Davy irruppe, vide Anne, si fermò e poi si scagliò su di lei con un urlo di gioia.

"Oh, Anne, non sono felice di vederti! Di' un po', Anne, sono cresciuto di cinque centimetri dallo scorso autunno. Oggi la signora Lynde mi ha misurato con il suo nastro adesivo e mi ha detto: "Anne, guarda il mio dente davanti". Non c'è più. La signora Lynde ha legato un'estremità di uno spago ad esso e l'altra estremità alla porta, e poi ha chiuso la porta. L'ho venduto a Milty per due centesimi. Milty sta collezionando denti".

"A cosa gli servono i denti?" chiese Marilla.

"Per fare una collana per giocare a fare il capo indiano", ha spiegato Davy, arrampicandosi sulle ginocchia di Anne. Ne ha già quindici, e tutti gli altri hanno promesso, quindi è inutile che anche il resto di noi cominci a collezionare". Vi dico che i Boulter sono grandi uomini d'affari".

"Sei stato un bravo ragazzo a casa della signora Boulter?" chiese Marilla con severità.

"Sì; ma dì, Marilla, sono stanco di fare il bravo".

"Ti stancheresti di essere cattivo molto prima, piccolo Davy", disse Anne.

"Beh, sarebbe divertente finché dura, no?" insistette Davy. "Potrei essere dispiaciuto per questo dopo, non è vero?"

"Essere dispiaciuto non eliminerebbe le conseguenze dell'essere cattivo, Davy.
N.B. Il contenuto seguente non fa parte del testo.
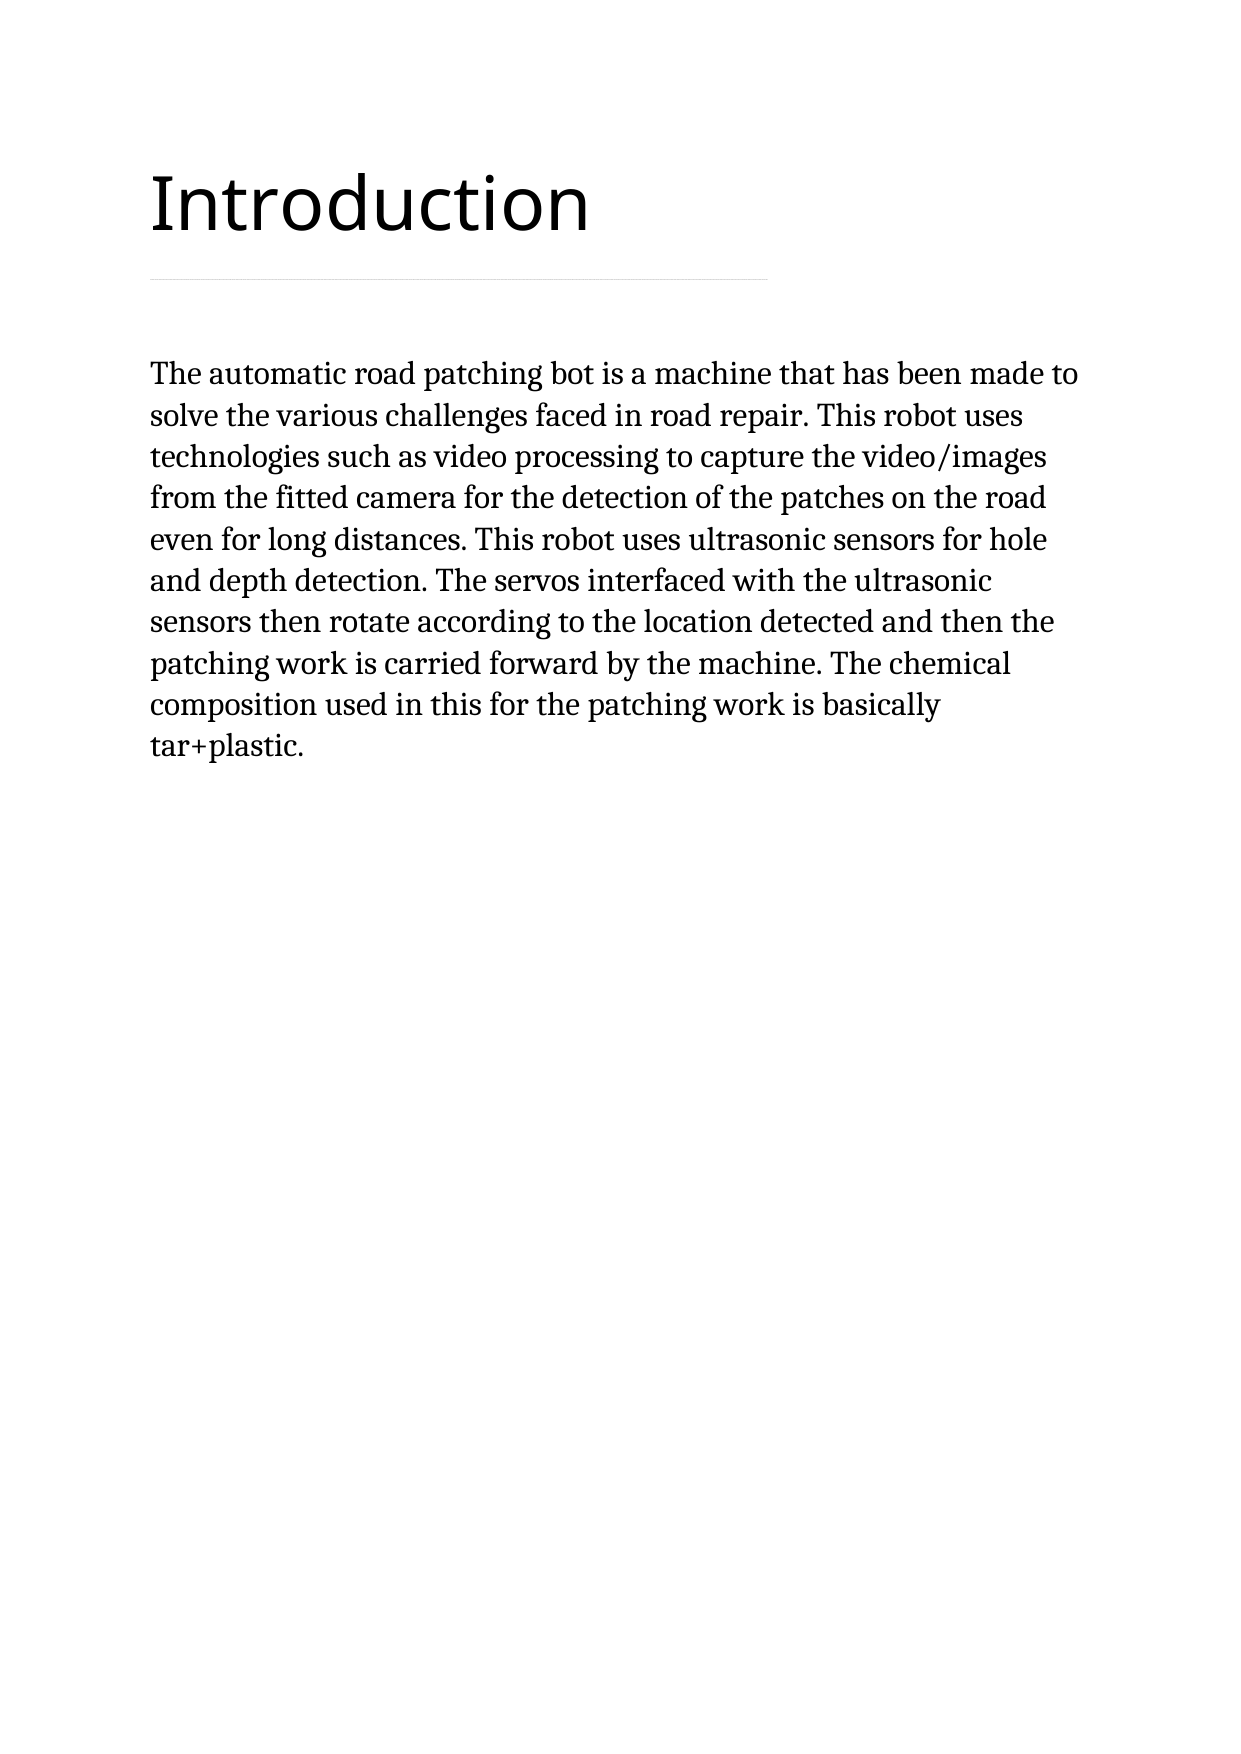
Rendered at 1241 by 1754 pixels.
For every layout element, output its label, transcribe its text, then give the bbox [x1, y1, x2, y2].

Non ti ricordi la domenica dell'estate scorsa, quando sei scappato dalla Scuola Domenicale? Mi dicesti allora che non valeva la pena di essere cattivo. Cosa facevate tu e Milty oggi?"
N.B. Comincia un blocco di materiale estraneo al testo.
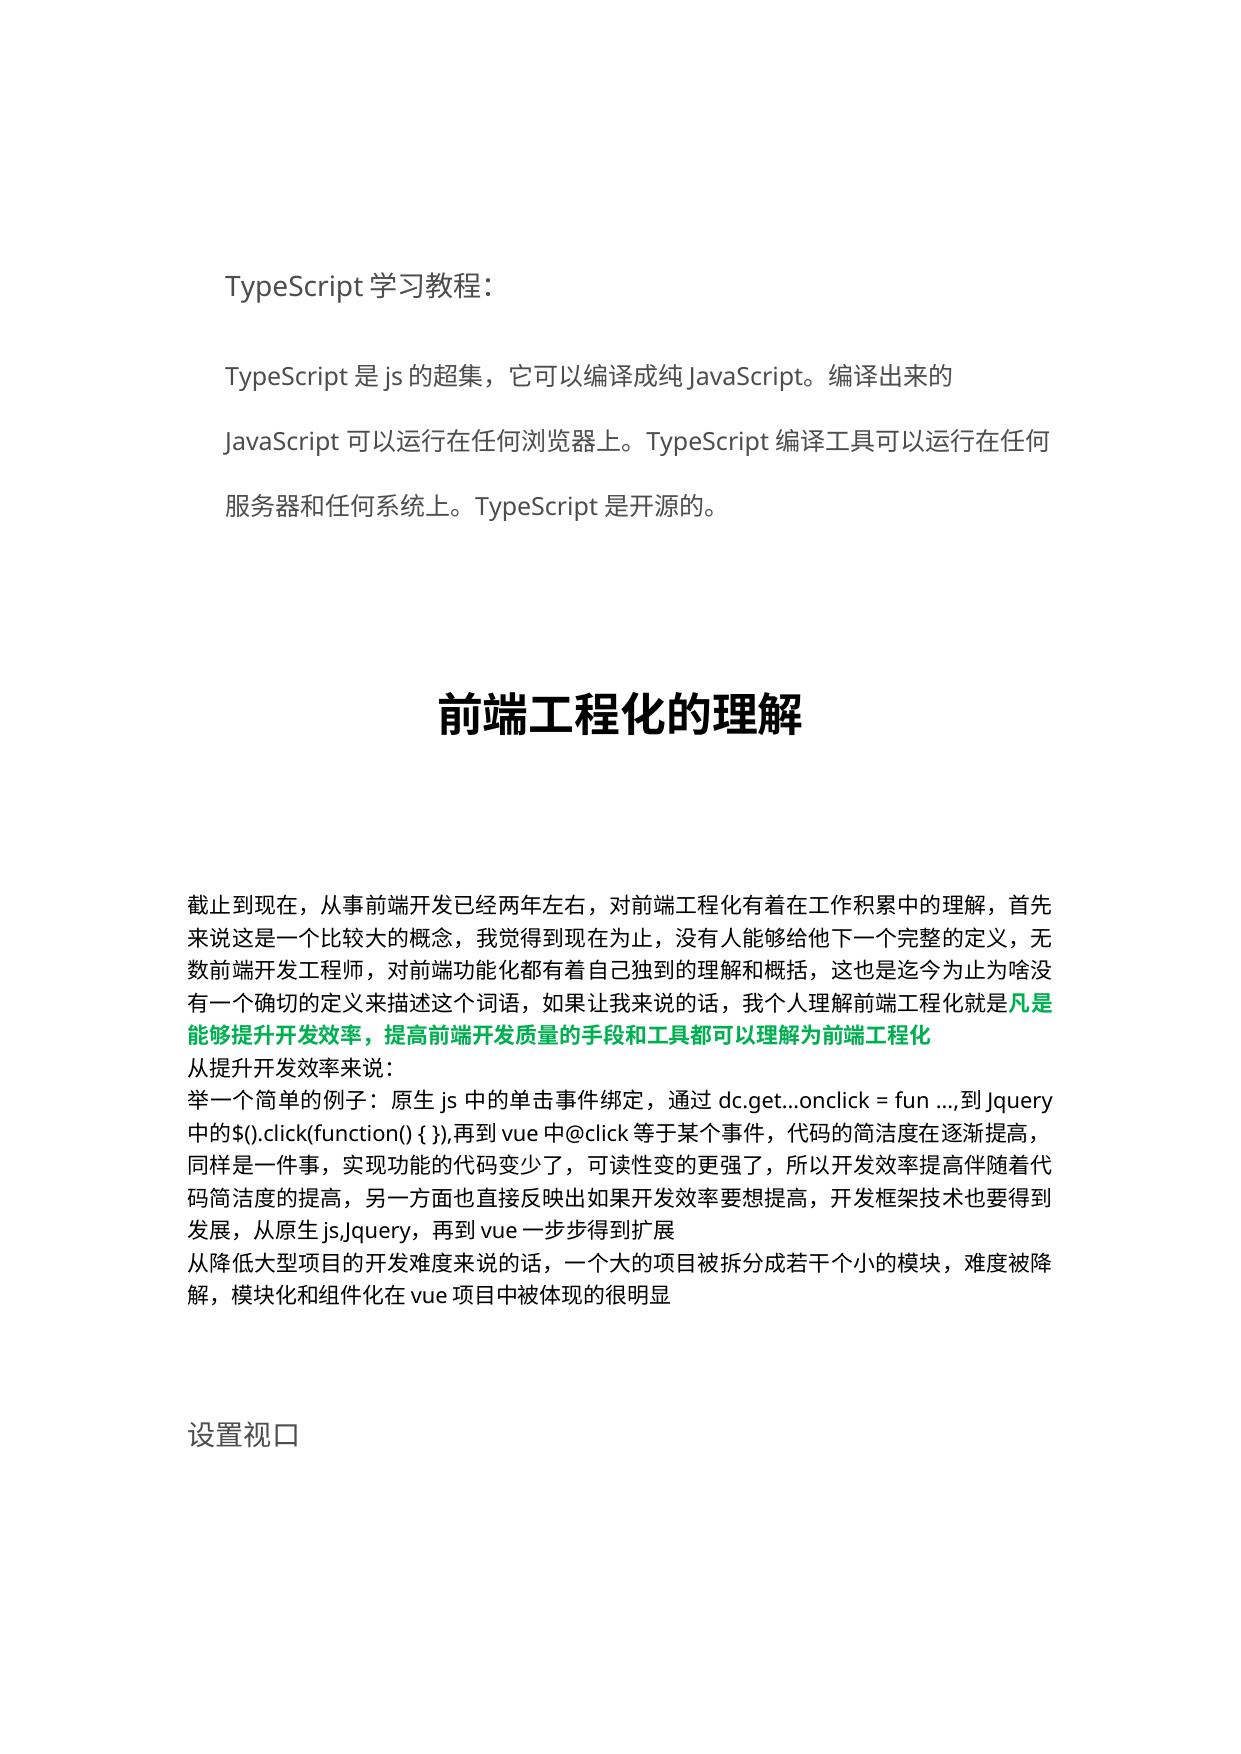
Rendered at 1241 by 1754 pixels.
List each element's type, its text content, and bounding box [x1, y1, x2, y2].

text TypeScript 是js的超集，它可以编译成纯 JavaScript。编译出来的 JavaScript 可以运行在任何浏览器上。TypeScript 编译工具可以运行在任何服务器和任何系统上。TypeScript 是开源的。 [225, 342, 1053, 537]
subtitle 前端工程化的理解 [187, 662, 1053, 760]
text 设置视口 [187, 1400, 1053, 1465]
text 从降低大型项目的开发难度来说的话，一个大的项目被拆分成若干个小的模块，难度被降解，模块化和组件化在vue项目中被体现的很明显 [187, 1245, 1053, 1310]
text 从提升开发效率来说： [187, 1050, 1053, 1083]
text TypeScript学习教程： [225, 252, 1053, 317]
text 举一个简单的例子：原生js 中的单击事件绑定，通过dc.get…onclick = fun …,到Jquery中的$().click(function() { }),再到vue中@click等于某个事件，代码的简洁度在逐渐提高，同样是一件事，实现功能的代码变少了，可读性变的更强了，所以开发效率提高伴随着代码简洁度的提高，另一方面也直接反映出如果开发效率要想提高，开发框架技术也要得到发展，从原生js,Jquery，再到vue一步步得到扩展 [187, 1083, 1053, 1245]
text 截止到现在，从事前端开发已经两年左右，对前端工程化有着在工作积累中的理解，首先来说这是一个比较大的概念，我觉得到现在为止，没有人能够给他下一个完整的定义，无数前端开发工程师，对前端功能化都有着自己独到的理解和概括，这也是迄今为止为啥没有一个确切的定义来描述这个词语，如果让我来说的话，我个人理解前端工程化就是凡是能够提升开发效率，提高前端开发质量的手段和工具都可以理解为前端工程化 [187, 888, 1053, 1050]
"Oh, pescavamo e inseguivamo il gatto, cacciavamo le uova e urlavamo all'eco. C'è una grande eco nel cespuglio dietro il fienile di Boulter. Dimmi, cos'è l'eco, Anne; voglio saperlo".

"Eco è una bella ninfa, Davy, che vive lontana nel bosco e ride del mondo tra le colline".

"Che aspetto ha?"

"I suoi capelli e i suoi occhi sono scuri, ma il suo collo e le sue braccia sono bianchi come la neve. Nessun mortale può vedere quanto sia bella. È più flebile di un cervo, e quella sua voce beffarda è tutto ciò che possiamo sapere di lei. La si sente chiamare di notte, la si sente ridere sotto le stelle. Ma non la si può mai vedere. Vola lontano se la segui, e ride sempre di te appena oltre la collina successiva".

"È vero, Anne? O è un'esagerazione?" chiedeva Davy fissando.

"Davy", disse Anne disperata, "non hai abbastanza intuito per distinguere tra una favola e una falsità?

"E allora cos'è che ti fa sentire di ritorno dal cespuglio di Boulter? Voglio saperlo" insistette Davy.

"Quando sarai un po' più grande, Davy, ti spiegherò tutto".

La menzione dell'età ha evidentemente dato una nuova svolta ai pensieri di Davy, perché dopo qualche momento di riflessione, ha sussurrato solennemente:

"Anne, sto per sposarmi."

"Quando?" chiese Anne con altrettanta solennità.

"Oh, non prima che io sia grande, naturalmente".

"Beh, è un sollievo, Davy. Chi è la fortunata?"

"Stella Fletcher; è nella mia classe a scuola. E dì, Anne, è la ragazza più carina che tu abbia mai visto. Se morirò prima di crescere la terrai d'occhio, vero?"

"Davy Keith, smettila di dire sciocchezze", disse Marilla severamente.

"Non sono sciocchezze", protestò Davy con tono ferito. "È la mia promessa sposa, e se dovessi morire sarebbe la mia vedova promessa, non è vero? E non ha un'anima che si prenda cura di lei, se non la sua vecchia nonna".

"Vieni a mangiare la tua cena, Anne", disse Marilla, "e non incoraggiare quel bambino nel suo assurdo discorso".